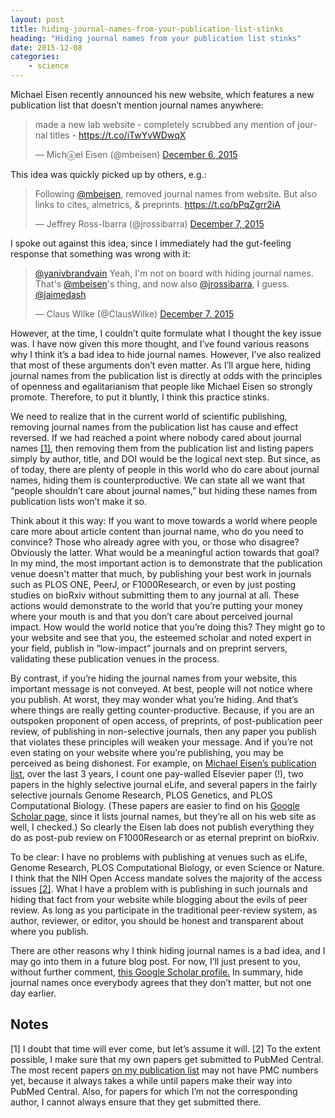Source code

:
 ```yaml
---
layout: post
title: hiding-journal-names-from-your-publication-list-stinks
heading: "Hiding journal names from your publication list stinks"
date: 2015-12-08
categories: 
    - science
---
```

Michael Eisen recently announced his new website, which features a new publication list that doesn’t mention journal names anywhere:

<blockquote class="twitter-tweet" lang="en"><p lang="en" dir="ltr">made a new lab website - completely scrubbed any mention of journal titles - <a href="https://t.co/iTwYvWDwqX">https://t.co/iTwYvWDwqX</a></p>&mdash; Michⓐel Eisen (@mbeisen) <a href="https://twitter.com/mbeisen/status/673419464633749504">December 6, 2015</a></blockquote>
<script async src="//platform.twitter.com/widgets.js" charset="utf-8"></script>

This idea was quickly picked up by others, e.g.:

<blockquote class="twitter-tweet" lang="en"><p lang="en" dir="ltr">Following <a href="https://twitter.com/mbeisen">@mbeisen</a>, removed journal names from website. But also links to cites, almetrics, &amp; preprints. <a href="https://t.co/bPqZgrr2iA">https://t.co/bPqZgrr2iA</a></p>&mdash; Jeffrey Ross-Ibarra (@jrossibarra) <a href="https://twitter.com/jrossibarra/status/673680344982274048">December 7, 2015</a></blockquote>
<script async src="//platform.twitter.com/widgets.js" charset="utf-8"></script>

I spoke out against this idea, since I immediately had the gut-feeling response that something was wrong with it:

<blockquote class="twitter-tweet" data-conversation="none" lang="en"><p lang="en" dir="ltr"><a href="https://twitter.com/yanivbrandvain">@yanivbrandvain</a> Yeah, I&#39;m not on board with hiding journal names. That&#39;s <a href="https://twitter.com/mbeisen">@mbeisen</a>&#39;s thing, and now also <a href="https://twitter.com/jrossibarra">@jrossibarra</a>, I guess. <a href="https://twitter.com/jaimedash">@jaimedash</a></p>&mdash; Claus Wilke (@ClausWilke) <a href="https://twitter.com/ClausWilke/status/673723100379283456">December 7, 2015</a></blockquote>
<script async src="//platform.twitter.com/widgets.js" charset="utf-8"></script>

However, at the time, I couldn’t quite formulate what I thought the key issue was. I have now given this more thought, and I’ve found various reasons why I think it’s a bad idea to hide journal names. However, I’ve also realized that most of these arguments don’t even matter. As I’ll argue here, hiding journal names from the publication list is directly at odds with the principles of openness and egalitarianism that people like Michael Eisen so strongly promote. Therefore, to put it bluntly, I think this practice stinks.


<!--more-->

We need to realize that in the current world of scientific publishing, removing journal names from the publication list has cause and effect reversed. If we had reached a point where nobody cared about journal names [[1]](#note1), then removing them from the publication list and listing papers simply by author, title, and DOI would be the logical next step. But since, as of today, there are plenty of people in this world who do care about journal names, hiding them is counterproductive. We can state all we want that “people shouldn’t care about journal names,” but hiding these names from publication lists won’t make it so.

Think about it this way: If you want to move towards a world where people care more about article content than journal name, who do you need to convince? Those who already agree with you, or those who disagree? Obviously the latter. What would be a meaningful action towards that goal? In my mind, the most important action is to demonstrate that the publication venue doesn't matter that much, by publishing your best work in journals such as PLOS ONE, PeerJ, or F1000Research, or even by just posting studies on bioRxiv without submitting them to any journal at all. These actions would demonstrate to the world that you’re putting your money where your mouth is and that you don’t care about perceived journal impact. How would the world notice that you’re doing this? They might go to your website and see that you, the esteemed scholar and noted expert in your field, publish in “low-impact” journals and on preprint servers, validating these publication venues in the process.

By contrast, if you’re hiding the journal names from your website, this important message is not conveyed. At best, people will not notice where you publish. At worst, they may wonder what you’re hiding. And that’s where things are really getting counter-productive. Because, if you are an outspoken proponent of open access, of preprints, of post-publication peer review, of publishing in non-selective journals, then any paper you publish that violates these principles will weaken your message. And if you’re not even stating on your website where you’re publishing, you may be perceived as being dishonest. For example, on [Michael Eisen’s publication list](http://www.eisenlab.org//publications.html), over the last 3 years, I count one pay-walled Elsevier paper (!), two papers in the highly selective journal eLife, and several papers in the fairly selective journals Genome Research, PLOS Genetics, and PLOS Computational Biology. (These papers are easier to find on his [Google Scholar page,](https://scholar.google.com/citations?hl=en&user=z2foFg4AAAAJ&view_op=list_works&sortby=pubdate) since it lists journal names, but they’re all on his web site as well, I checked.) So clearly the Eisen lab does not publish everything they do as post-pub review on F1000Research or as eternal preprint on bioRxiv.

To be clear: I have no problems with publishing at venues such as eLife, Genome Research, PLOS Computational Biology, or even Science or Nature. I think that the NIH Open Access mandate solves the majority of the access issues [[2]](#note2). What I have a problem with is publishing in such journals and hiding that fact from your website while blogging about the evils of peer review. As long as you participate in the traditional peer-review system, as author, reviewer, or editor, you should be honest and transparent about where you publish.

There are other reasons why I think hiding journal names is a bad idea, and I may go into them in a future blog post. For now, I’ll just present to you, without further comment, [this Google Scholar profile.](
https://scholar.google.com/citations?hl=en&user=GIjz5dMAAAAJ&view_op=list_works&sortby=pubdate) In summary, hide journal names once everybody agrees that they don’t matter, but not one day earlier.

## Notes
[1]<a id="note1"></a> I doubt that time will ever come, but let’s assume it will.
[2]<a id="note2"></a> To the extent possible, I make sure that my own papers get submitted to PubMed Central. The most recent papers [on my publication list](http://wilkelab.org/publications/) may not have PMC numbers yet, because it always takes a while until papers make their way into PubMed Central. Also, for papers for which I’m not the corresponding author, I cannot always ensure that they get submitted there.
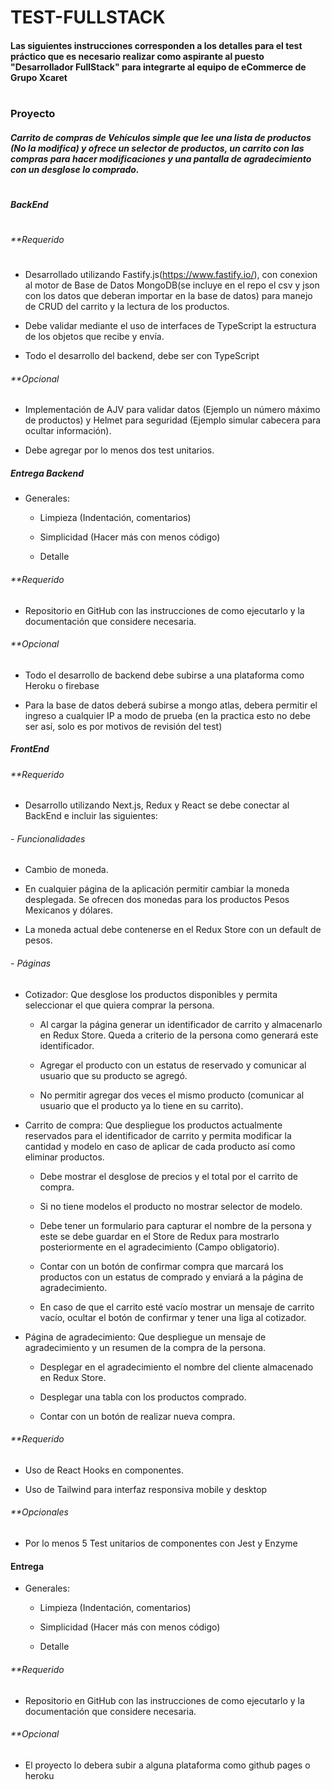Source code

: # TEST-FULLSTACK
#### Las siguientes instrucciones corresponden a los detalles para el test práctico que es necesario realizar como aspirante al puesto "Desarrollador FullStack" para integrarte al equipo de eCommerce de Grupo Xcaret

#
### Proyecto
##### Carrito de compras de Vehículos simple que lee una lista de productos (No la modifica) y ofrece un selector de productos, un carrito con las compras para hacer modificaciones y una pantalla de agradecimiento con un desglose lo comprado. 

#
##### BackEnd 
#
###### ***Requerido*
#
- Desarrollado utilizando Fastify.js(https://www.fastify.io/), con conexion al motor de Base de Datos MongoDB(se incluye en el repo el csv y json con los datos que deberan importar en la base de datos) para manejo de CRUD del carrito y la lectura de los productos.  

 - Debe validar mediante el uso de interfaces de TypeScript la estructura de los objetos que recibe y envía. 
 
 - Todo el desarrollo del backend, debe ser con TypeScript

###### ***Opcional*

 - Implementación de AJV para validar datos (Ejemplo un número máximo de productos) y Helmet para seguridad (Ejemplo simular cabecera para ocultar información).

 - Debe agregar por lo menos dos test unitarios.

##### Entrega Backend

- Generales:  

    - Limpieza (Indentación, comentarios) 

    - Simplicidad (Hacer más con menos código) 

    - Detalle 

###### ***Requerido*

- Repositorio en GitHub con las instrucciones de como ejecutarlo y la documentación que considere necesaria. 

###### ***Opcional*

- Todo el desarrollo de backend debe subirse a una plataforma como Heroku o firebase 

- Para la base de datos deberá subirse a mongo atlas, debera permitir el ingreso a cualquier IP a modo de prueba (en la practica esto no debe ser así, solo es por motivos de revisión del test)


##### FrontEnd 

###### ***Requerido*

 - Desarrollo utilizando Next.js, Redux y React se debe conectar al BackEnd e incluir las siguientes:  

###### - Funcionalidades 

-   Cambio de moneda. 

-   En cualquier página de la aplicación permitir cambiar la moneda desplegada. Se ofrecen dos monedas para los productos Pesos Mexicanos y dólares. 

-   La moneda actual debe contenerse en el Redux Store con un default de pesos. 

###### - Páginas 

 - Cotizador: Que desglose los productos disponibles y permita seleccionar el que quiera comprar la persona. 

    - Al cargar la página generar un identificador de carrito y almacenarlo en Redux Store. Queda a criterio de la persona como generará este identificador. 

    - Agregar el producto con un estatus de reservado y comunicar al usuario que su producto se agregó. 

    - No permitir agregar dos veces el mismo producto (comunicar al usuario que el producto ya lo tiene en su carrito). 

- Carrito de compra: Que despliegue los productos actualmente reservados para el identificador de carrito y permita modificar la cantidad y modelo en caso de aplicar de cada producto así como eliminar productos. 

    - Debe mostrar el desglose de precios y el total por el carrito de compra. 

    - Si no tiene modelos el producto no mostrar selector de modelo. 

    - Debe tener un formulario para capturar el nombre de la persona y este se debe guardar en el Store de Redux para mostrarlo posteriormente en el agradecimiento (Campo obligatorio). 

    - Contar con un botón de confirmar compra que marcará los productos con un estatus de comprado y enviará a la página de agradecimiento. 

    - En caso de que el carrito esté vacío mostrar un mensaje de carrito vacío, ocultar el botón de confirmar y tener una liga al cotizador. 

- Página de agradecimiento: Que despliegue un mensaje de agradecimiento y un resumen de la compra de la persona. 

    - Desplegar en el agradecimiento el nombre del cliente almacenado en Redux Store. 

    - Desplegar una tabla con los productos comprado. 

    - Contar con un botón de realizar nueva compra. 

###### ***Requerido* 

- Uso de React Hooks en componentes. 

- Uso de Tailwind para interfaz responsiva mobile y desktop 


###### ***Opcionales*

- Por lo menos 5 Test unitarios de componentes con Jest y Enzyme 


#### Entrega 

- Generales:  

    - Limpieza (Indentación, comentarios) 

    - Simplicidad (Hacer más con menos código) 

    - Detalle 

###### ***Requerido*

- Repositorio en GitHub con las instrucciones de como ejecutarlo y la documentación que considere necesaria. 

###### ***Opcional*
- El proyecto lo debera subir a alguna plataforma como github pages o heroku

***

| Exercise goal |
Quote only the lines from the one containing "- Uso de Tailwind" through the final line of the records, with both ends included.

| Written answer |
- Uso de Tailwind para interfaz responsiva mobile y desktop 


###### ***Opcionales*

- Por lo menos 5 Test unitarios de componentes con Jest y Enzyme 


#### Entrega 

- Generales:  

    - Limpieza (Indentación, comentarios) 

    - Simplicidad (Hacer más con menos código) 

    - Detalle 

###### ***Requerido*

- Repositorio en GitHub con las instrucciones de como ejecutarlo y la documentación que considere necesaria. 

###### ***Opcional*
- El proyecto lo debera subir a alguna plataforma como github pages o heroku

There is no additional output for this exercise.